Department economist Mark Knold said Tuesday that by the end of the recession, in mid-2009, the state may have lost as many as 30,000 jobs since the downturn began in December 2007.
Knold had previously said that 19,000 jobs would be lost between the end of 2007 and 2009, but job losses may be deeper than originally anticipated, he said.
"I do think the darkest period of the recession we're in is right now," Knold said. "And that will cover the fourth quarter of 2008 and the first and second quarters of 2009, which will take us up to June. In the second half of 2009, we'll stop the bleeding, so to speak."
The department on Tuesday released the U.S. Bureau of Labor Statistics' December employment data for Utah. The state's job growth from December 2007 to December 2008 was minus 1.9 percent, close to the national job growth rate of minus 2 percent. Utah's unemployment rate was 4.3 percent, compared with the national unemployment rate of 7.2 percent.
At the peak of the recession, Knold said, Utah's unemployment rate will reach 5 or 6 percent.
Most of the jobs lost in Utah last year were in construction.
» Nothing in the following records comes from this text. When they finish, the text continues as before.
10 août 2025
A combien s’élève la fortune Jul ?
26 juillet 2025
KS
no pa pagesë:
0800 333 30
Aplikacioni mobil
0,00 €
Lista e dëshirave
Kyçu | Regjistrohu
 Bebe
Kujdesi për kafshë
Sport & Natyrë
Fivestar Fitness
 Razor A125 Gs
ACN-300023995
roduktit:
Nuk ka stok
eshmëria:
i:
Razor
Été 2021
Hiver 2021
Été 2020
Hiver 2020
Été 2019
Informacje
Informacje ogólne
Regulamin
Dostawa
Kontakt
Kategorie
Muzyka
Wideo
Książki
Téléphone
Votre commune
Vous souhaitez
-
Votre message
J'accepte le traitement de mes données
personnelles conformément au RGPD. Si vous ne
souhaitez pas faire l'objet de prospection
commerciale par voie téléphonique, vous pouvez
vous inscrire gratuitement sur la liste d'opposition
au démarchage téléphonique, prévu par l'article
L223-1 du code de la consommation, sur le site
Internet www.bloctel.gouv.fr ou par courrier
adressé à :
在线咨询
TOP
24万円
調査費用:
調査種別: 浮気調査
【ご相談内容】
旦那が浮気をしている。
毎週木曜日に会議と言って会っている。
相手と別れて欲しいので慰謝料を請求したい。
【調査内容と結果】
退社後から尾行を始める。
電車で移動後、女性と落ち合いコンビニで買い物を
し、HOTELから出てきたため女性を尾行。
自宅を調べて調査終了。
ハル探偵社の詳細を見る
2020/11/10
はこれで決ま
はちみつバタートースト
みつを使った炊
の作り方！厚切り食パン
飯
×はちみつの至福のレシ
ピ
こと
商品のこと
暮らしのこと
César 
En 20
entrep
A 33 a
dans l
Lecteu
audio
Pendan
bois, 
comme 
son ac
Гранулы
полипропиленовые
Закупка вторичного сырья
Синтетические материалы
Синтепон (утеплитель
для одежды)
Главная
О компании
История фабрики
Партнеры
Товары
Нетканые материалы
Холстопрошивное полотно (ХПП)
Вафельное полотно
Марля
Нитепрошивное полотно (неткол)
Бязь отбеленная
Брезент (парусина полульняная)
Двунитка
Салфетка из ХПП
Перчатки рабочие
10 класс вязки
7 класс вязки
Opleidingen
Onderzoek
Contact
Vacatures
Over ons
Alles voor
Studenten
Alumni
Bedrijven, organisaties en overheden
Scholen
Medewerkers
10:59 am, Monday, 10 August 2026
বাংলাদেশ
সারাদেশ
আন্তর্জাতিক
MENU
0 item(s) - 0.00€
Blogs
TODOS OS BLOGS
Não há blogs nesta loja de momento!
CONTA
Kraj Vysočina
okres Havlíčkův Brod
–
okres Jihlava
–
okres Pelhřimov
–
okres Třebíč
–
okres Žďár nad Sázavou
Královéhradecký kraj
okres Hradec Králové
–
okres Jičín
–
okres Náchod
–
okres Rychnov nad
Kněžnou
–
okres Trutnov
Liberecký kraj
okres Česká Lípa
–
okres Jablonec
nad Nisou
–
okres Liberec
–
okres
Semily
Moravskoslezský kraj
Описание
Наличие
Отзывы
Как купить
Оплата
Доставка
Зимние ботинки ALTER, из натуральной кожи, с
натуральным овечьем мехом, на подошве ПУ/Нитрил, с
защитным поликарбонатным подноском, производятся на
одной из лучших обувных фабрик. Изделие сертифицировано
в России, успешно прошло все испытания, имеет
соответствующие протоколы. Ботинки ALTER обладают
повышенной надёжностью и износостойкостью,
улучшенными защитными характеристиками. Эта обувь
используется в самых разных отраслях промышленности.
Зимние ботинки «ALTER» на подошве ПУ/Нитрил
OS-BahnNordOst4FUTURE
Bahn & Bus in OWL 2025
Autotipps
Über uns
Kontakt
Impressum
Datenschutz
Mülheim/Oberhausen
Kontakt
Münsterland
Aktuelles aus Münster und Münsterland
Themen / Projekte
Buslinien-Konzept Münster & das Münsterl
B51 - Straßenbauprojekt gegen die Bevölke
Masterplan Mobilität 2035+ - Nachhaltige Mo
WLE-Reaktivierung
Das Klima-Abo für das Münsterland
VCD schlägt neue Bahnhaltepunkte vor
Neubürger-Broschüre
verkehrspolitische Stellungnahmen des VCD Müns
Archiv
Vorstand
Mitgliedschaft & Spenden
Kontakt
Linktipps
Between December 2007 and December 2008, 18,300 construction jobs disappeared. In that same time, 5,800 manufacturing jobs were lost and 4,000 jobs in trade, transportation and utilities.
Although the number of education and government jobs continued to grow, the December numbers may not reflect recent cuts in state and local government, and may not be reflected in employment statistics for months, Knold said.
Even so, he believes the Bureau of Labor Statistics' figure of 24,600 jobs lost in Utah may be an overestimate. Typically, the federal government allows states to analyze the data. In December, the bureau asked for Knold's help with crunching the data but not his analysis, and Knold said he ran out of time to do it himself.
Historically, Utah has always had job growth during November and December, when employees are needed for the holiday and ski seasons. "The difference between the October and December (job) numbers range from 3,000 higher and 15,000 higher, depending on the quality of the economy that year," Knold said. "In other words, in bad economies, it can be as much as 3,000 higher. In good economies it's 15,000 higher."